Apart from the images, every record here needs to be copied exactly.

──────────

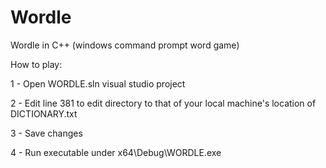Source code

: # Wordle
Wordle in C++ (windows command prompt word game)

How to play:

1 - Open WORDLE.sln visual studio project

2 - Edit line 381 to edit directory to that of your local machine's location of DICTIONARY.txt

3 - Save changes

4 - Run executable under x64\Debug\WORDLE.exe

──────────

- Result -
Source code

: # Wordle
Wordle in C++ (windows command prompt word game)

How to play:

1 - Open WORDLE.sln visual studio project

2 - Edit line 381 to edit directory to that of your local machine's location of DICTIONARY.txt

3 - Save changes

4 - Run executable under x64\Debug\WORDLE.exe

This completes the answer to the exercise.